-- begin Source records --

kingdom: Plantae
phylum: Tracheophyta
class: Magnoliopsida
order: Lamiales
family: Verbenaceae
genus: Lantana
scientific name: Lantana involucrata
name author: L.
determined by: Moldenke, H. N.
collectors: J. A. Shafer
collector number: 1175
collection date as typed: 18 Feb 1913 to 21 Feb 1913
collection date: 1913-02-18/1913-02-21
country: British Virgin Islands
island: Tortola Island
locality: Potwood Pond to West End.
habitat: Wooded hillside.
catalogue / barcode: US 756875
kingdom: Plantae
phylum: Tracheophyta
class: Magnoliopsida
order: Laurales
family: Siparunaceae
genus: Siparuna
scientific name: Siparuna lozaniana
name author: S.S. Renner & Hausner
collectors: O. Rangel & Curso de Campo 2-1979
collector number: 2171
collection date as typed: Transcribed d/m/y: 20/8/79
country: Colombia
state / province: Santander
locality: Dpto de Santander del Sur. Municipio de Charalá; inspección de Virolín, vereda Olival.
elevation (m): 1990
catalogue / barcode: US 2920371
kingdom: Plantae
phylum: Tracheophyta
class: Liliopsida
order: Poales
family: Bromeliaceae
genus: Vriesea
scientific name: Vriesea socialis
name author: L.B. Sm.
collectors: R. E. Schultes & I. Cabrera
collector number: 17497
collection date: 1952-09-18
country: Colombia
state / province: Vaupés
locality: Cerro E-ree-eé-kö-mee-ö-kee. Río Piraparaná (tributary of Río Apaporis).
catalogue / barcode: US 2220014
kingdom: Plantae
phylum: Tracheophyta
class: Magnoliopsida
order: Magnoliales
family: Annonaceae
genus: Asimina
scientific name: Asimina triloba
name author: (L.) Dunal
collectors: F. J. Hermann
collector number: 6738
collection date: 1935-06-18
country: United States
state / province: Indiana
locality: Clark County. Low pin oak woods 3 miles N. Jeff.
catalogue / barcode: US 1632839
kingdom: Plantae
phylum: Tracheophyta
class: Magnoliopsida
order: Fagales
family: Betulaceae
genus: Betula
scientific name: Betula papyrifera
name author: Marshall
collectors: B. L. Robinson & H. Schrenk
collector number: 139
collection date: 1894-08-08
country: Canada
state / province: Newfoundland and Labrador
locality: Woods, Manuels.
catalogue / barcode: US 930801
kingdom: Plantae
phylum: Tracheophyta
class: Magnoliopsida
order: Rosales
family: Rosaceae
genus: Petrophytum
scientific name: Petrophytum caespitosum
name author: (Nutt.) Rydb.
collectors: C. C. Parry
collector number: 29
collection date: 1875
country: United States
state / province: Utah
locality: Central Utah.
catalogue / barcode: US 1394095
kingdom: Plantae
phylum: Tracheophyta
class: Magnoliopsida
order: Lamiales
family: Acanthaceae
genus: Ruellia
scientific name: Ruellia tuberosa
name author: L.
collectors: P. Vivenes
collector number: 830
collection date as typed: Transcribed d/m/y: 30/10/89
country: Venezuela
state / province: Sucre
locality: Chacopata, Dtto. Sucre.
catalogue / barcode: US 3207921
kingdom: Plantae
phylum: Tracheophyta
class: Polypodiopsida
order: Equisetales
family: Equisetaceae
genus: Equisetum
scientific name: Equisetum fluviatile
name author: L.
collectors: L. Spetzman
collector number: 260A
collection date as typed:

-- end Source records --

### What you have to do
Repeat every line of the items with "locality" swapped out for "place" each time it appears, keeping everything else the same.

### Final result
kingdom: Plantae
phylum: Tracheophyta
class: Magnoliopsida
order: Lamiales
family: Verbenaceae
genus: Lantana
scientific name: Lantana involucrata
name author: L.
determined by: Moldenke, H. N.
collectors: J. A. Shafer
collector number: 1175
collection date as typed: 18 Feb 1913 to 21 Feb 1913
collection date: 1913-02-18/1913-02-21
country: British Virgin Islands
island: Tortola Island
place: Potwood Pond to West End.
habitat: Wooded hillside.
catalogue / barcode: US 756875
kingdom: Plantae
phylum: Tracheophyta
class: Magnoliopsida
order: Laurales
family: Siparunaceae
genus: Siparuna
scientific name: Siparuna lozaniana
name author: S.S. Renner & Hausner
collectors: O. Rangel & Curso de Campo 2-1979
collector number: 2171
collection date as typed: Transcribed d/m/y: 20/8/79
country: Colombia
state / province: Santander
place: Dpto de Santander del Sur. Municipio de Charalá; inspección de Virolín, vereda Olival.
elevation (m): 1990
catalogue / barcode: US 2920371
kingdom: Plantae
phylum: Tracheophyta
class: Liliopsida
order: Poales
family: Bromeliaceae
genus: Vriesea
scientific name: Vriesea socialis
name author: L.B. Sm.
collectors: R. E. Schultes & I. Cabrera
collector number: 17497
collection date: 1952-09-18
country: Colombia
state / province: Vaupés
place: Cerro E-ree-eé-kö-mee-ö-kee. Río Piraparaná (tributary of Río Apaporis).
catalogue / barcode: US 2220014
kingdom: Plantae
phylum: Tracheophyta
class: Magnoliopsida
order: Magnoliales
family: Annonaceae
genus: Asimina
scientific name: Asimina triloba
name author: (L.) Dunal
collectors: F. J. Hermann
collector number: 6738
collection date: 1935-06-18
country: United States
state / province: Indiana
place: Clark County. Low pin oak woods 3 miles N. Jeff.
catalogue / barcode: US 1632839
kingdom: Plantae
phylum: Tracheophyta
class: Magnoliopsida
order: Fagales
family: Betulaceae
genus: Betula
scientific name: Betula papyrifera
name author: Marshall
collectors: B. L. Robinson & H. Schrenk
collector number: 139
collection date: 1894-08-08
country: Canada
state / province: Newfoundland and Labrador
place: Woods, Manuels.
catalogue / barcode: US 930801
kingdom: Plantae
phylum: Tracheophyta
class: Magnoliopsida
order: Rosales
family: Rosaceae
genus: Petrophytum
scientific name: Petrophytum caespitosum
name author: (Nutt.) Rydb.
collectors: C. C. Parry
collector number: 29
collection date: 1875
country: United States
state / province: Utah
place: Central Utah.
catalogue / barcode: US 1394095
kingdom: Plantae
phylum: Tracheophyta
class: Magnoliopsida
order: Lamiales
family: Acanthaceae
genus: Ruellia
scientific name: Ruellia tuberosa
name author: L.
collectors: P. Vivenes
collector number: 830
collection date as typed: Transcribed d/m/y: 30/10/89
country: Venezuela
state / province: Sucre
place: Chacopata, Dtto. Sucre.
catalogue / barcode: US 3207921
kingdom: Plantae
phylum: Tracheophyta
class: Polypodiopsida
order: Equisetales
family: Equisetaceae
genus: Equisetum
scientific name: Equisetum fluviatile
name author: L.
collectors: L. Spetzman
collector number: 260A
collection date as typed:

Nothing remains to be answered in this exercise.